> TASK TO CARRY OUT: An exact copy of the data is required. No picture may appear in it.

----- DATA TO USE

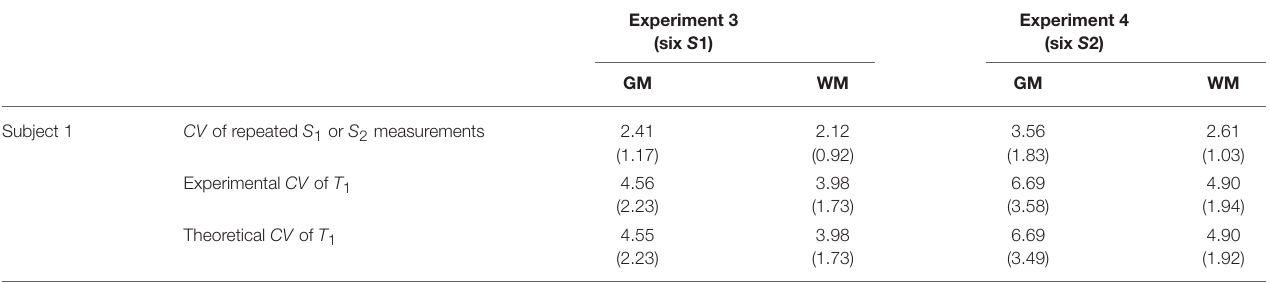
TABLE 2 | Median and IQR of CV values inside GM and WM for Experiments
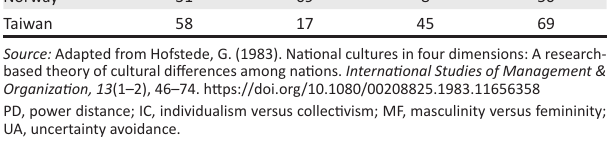
TABLE 1: National dimensions of culture. Country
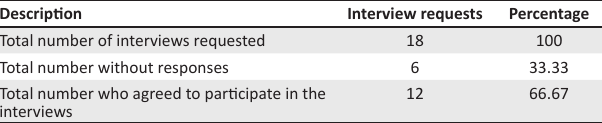
TABLE 1: Interview discussion request rate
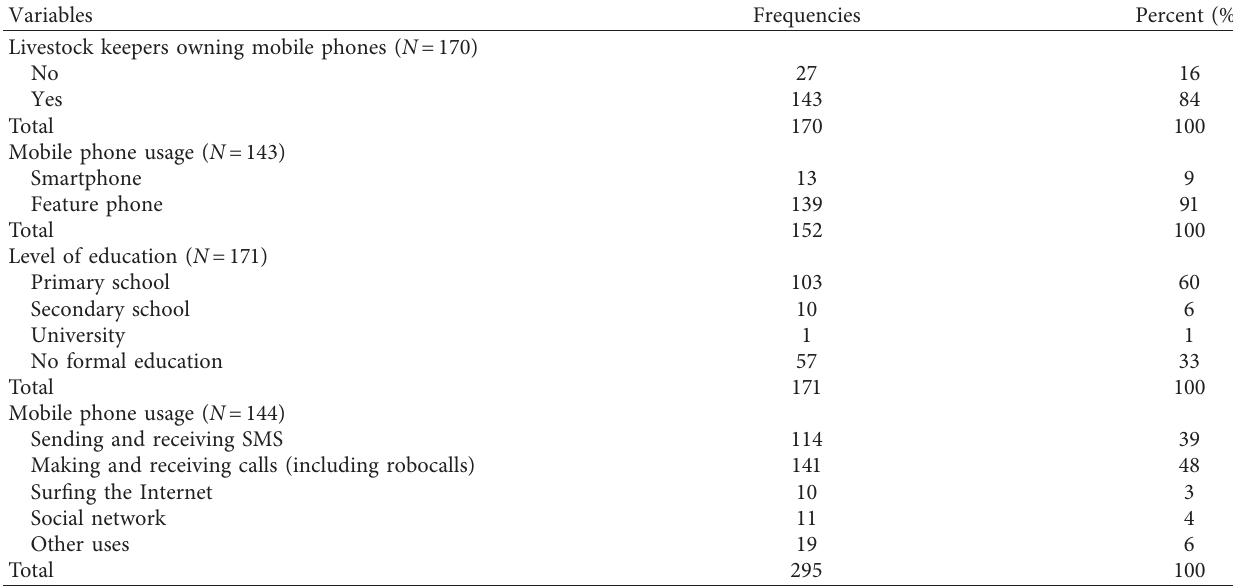
Table 2: Frequencies of livestock keepers’ demographic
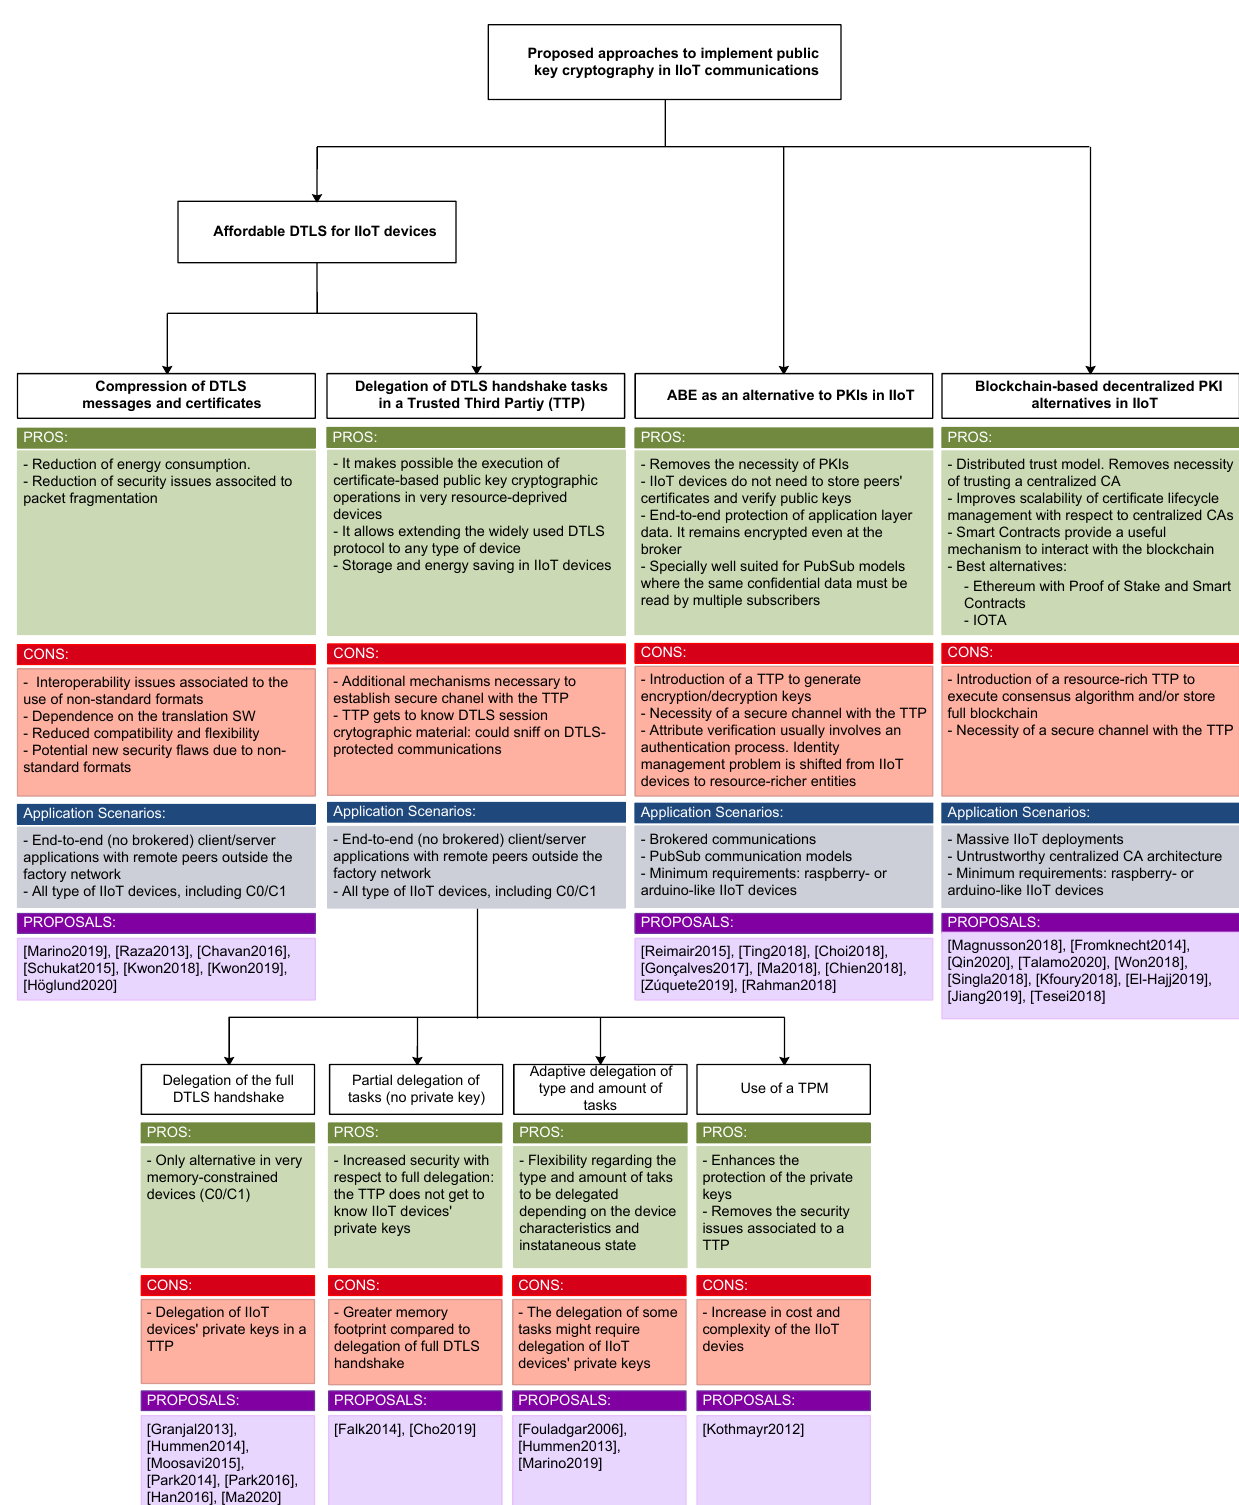
Figure 7. Comparison of pros & cons and different application scenarios of the analyzed approaches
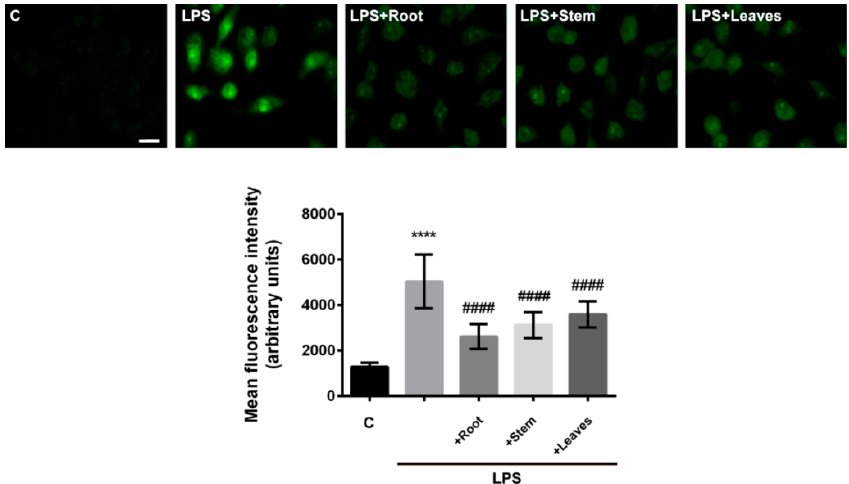
Figure 3. E ff ects of G. tridentata extracts on the LPS-triggered production of ROS by macrophages. Cells were cultured in the indicated conditions and the ROS production was assessed with H 2 DCFDA (green), a ROS-sensitive fluorescent probe. Hoechst (blue) was used to label the nuclei. Images representative of di ff erent fields were acquired at a magnification of 63 × (scale bar = 20 µ m). Data is presented as mean fluorescence intensity ± SD from three independent experiments. (**** p < 0.0001: C vs. LPS; #### p < 0.0001: LPS vs. extracts + LPS).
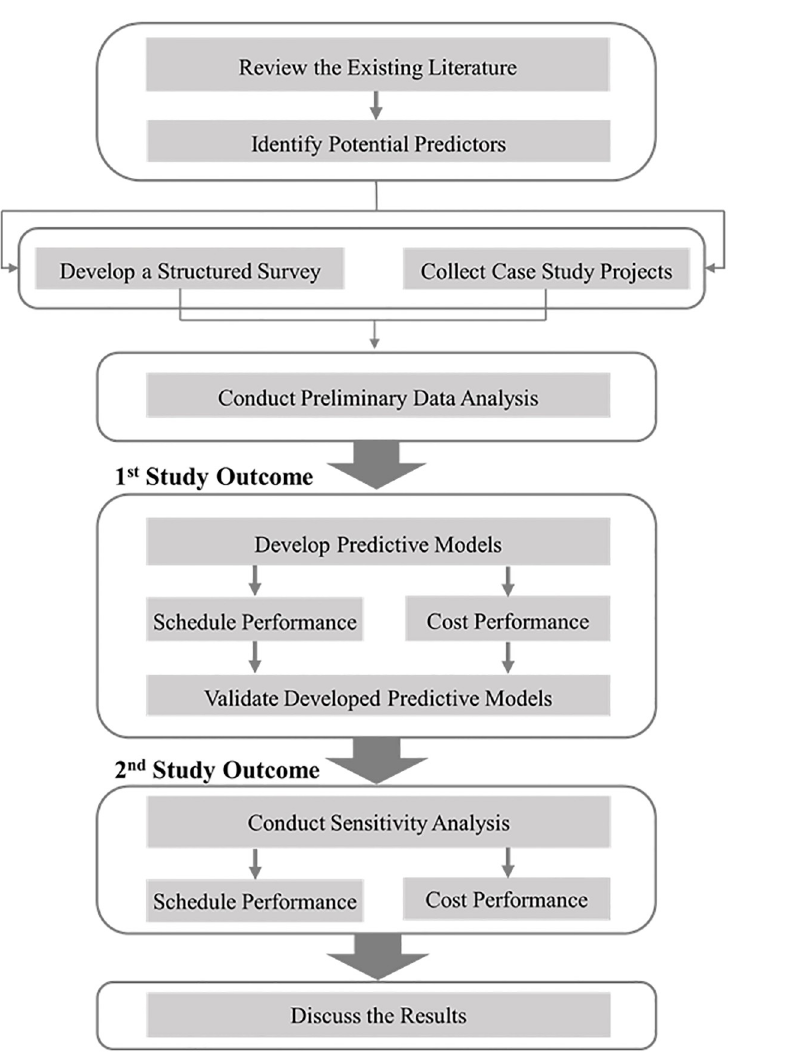
Fig 1. Overview of the study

----------

> SOLUTION TO THIS PROBLEM:
TABLE 2 | Median and IQR of CV values inside GM and WM for Experiments
TABLE 1: National dimensions of culture. Country
TABLE 1: Interview discussion request rate
Table 2: Frequencies of livestock keepers’ demographic
Figure 7. Comparison of pros & cons and different application scenarios of the analyzed approaches
Figure 3. E ff ects of G. tridentata extracts on the LPS-triggered production of ROS by macrophages. Cells were cultured in the indicated conditions and the ROS production was assessed with H 2 DCFDA (green), a ROS-sensitive fluorescent probe. Hoechst (blue) was used to label the nuclei. Images representative of di ff erent fields were acquired at a magnification of 63 × (scale bar = 20 µ m). Data is presented as mean fluorescence intensity ± SD from three independent experiments. (**** p < 0.0001: C vs. LPS; #### p < 0.0001: LPS vs. extracts + LPS).
Fig 1. Overview of the study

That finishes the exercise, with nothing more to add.